The inner loop does require some orring and shifting (it can get ugly like in the example below - a inner loop for source aligned non-keyed blit but in the end it is much faster).
blitNormalSourceAligned_octcopy:
ldmia r1!,{r4-r11}
strh r4, [r0], #2
mov lr,r5, lsl #16
orr r4,lr,r4,lsr #16
mov lr,r6,lsl #16
orr r5,lr,r5,lsr #16
mov lr,r7, lsl #16
orr r6,lr,r6,lsr #16
mov lr,r8,lsl #16
orr r7,lr,r7,lsr #16
mov lr,r9, lsl #16
orr r8,lr,r8,lsr #16
mov lr,r10,lsl #16
orr r9,lr,r9,lsr #16
mov lr,r11, lsl #16
orr r10,lr,r10,lsr #16
stmia r0!,{r4-r10}
mov r11,r11,lsr #16
strh r11,[r0],#2
subs r3,r3, #1
bne blitNormalSourceAligned_octcopy
I am right now cleaning up my code ( basically translating from GAS ( gnu assembler) to EVC++ style assembly) and then I will send you the example blits working with the current GAPI interface (sometime by the end of this week.)
Ok - mystery has been solved

Posted:
Feb 18, 2003 @ 8:13am
by warmi
I think I solved the problem with slow GapiDraw color-keyed blits.
The good news is that there is no problem at all :-)
I based my original observation on the MFC demo included in the GapiDraw distribution which, to me at least, looks like it was intended to be a benchmark for how many color-keyed sprites can be displayed on the screen while keeping the frame rate at 30 fps.
On my ipaq 3835 device it maxed out at around 130 sprites which seemed like a low number to me.
After investigating it further I finally figured out where the problem lies.
It has nothing to do with the blitting code but rather with the position/acceleration calculation/update loop ( can you believe that ?? )

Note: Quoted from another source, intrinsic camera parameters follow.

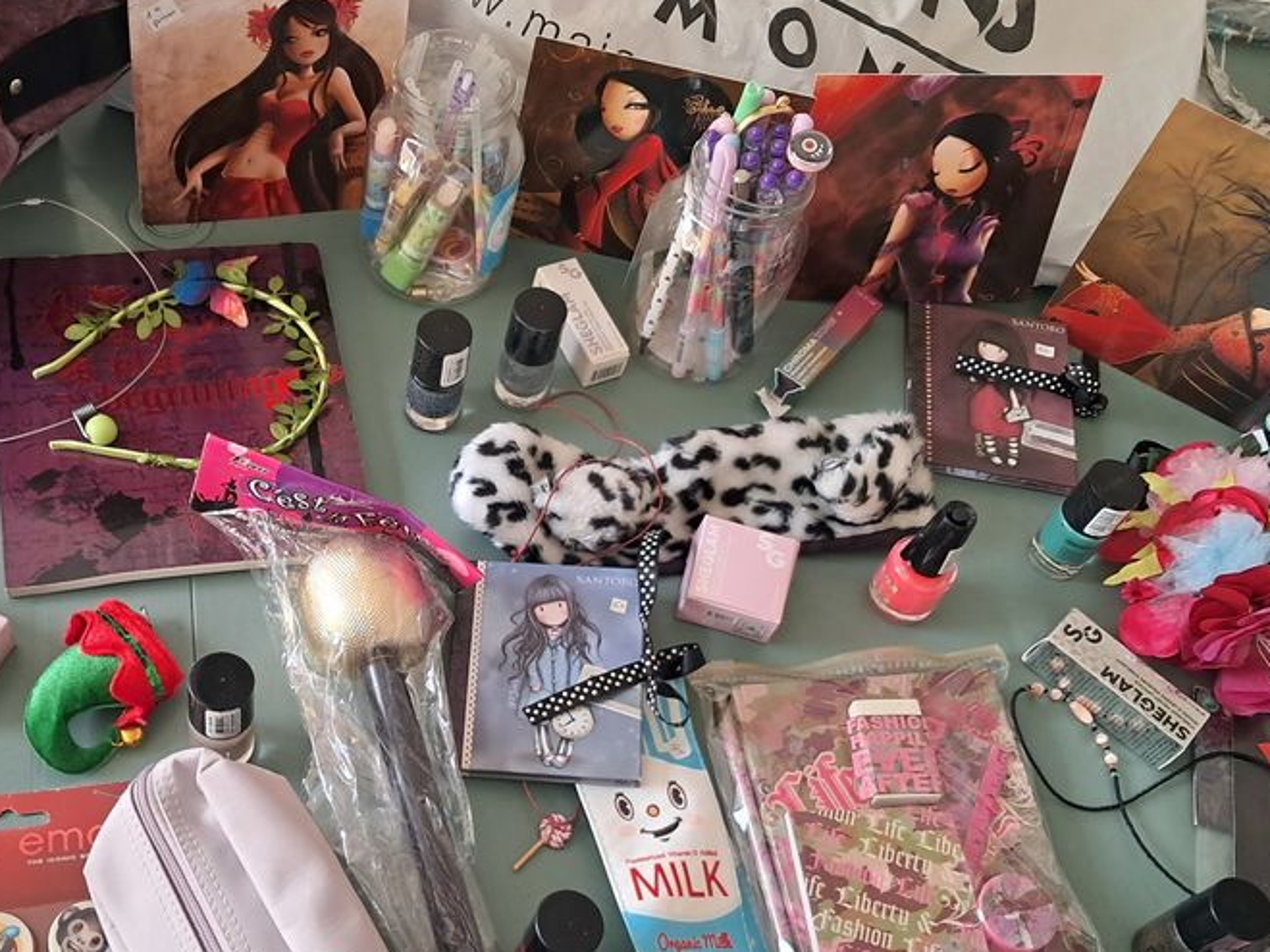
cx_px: 459
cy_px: 607
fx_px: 1504
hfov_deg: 45.3
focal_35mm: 41
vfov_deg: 34.9
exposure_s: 1/50
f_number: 1.8
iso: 125
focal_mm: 4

Using CList for keeping coordinates and other sprite specific variables ( I am not all that familiar with CList and all this stuff - I haven't touched windows programming since 1997 or so) is extremely slow and actually causes the entire frame update process to fall below 30 fps at around 130 sprites.
When I replaced it with a bunch of simple arrays the number of sprites I was able to display on the screen went to 230.

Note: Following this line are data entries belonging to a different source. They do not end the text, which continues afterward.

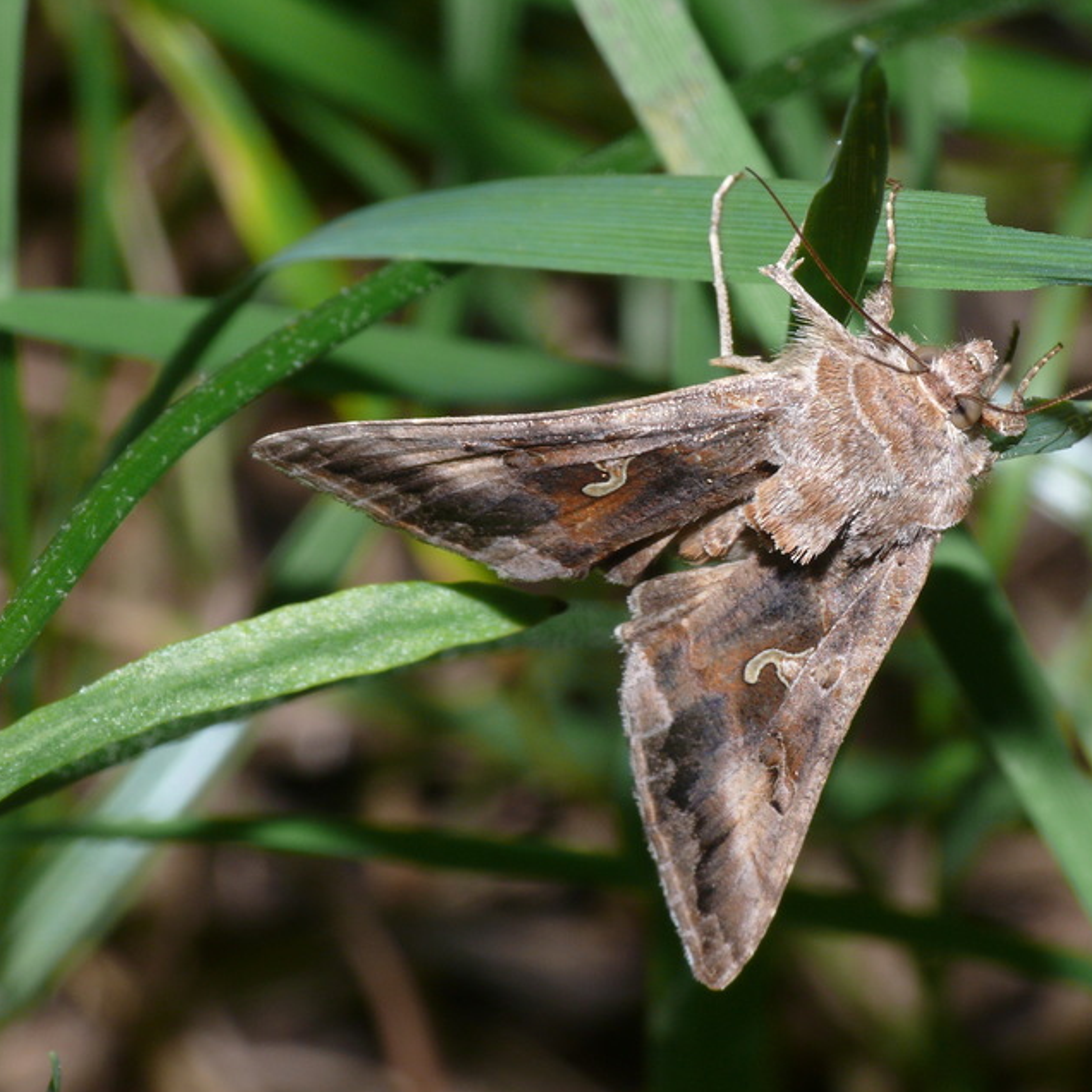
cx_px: 695
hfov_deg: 9.1
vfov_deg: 9.1
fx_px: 6853
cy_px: 546
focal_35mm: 192
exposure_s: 1/640
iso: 100
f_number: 11
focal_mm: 34.2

One hell of a CList if you ask me :-)
Anyway, going back to my ASM code - after incorporating it into the MFC example and after "freeing" GapiDraw from the evils of CList, I noticed that the performance gap, which originally was like 200-300 %, shrunk to mere 20-30 % which, generally is pretty much what one can expect when trying to optimize with ASM already optimized C code.
The example timings for some of the bliting routines are ( running on ipaq 3835 .)

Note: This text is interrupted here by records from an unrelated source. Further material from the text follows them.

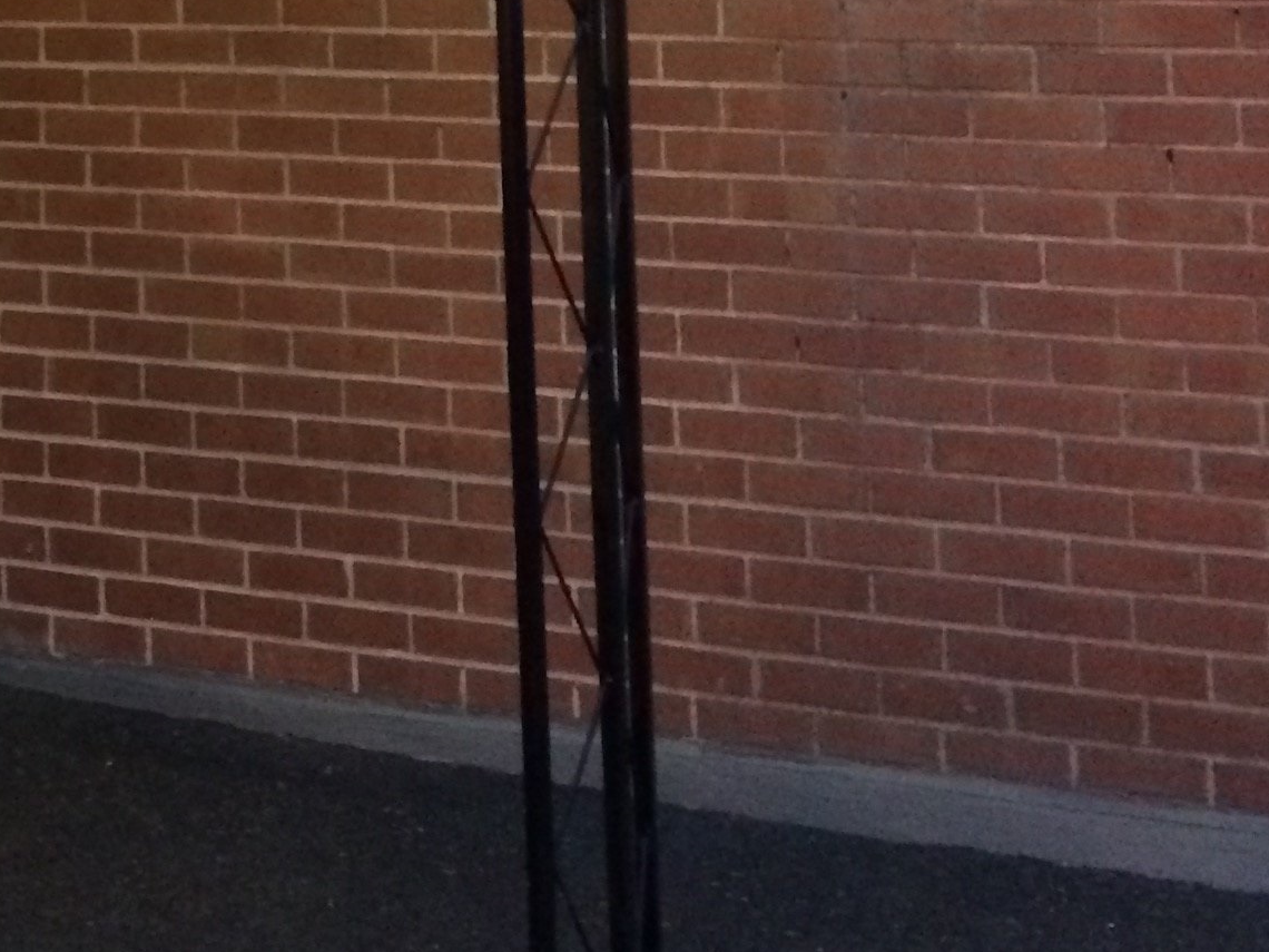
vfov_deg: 16.5
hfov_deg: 21.8
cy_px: -380
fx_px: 3043
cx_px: -255
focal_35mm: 83
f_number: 2.2
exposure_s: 1/15
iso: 320
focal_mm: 4.15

GapiDraw's BltFast with GDBLTFAST_KEYSRC: max 230 sprites at 30 fps.
Equivalent ASM blit: max 290 sprites at 30 fps.
GapiDraw's FillRec with 50% (fast) alpha: max 290 32x32 rectangles at 30 fps.
My ASM based RectFill with 50% alpha:maxes out at 420 32x32 rectangles at 30 fps.
etc ..etc
Basically, the GapiDraw code is pretty much as optimized as it can be using C (never say never though :-) ) and further
increase in speed can only be obtained using other tricks like RLE and perhaps span based z-buffer ( basically avoiding drawing whenever it makes sense.)
Originally, I wrote my asm code to create GapiDraw like framework for the Zaurus ( which is a Japanese/Sharp produced PDA - very similar to ipaqs.) but since both , PPC and the ZAurus use ARM cpu - this code runs just as well on Pocket PCs.
If anyone is interested in bunch of asm bliting code then it can be downloaded at
It contains modified MFC example from GapiDraw distro , tailored to run with my ASM code ( read ReadMe.txt before you attempt to do anything with this code.)
Walter Rawdanik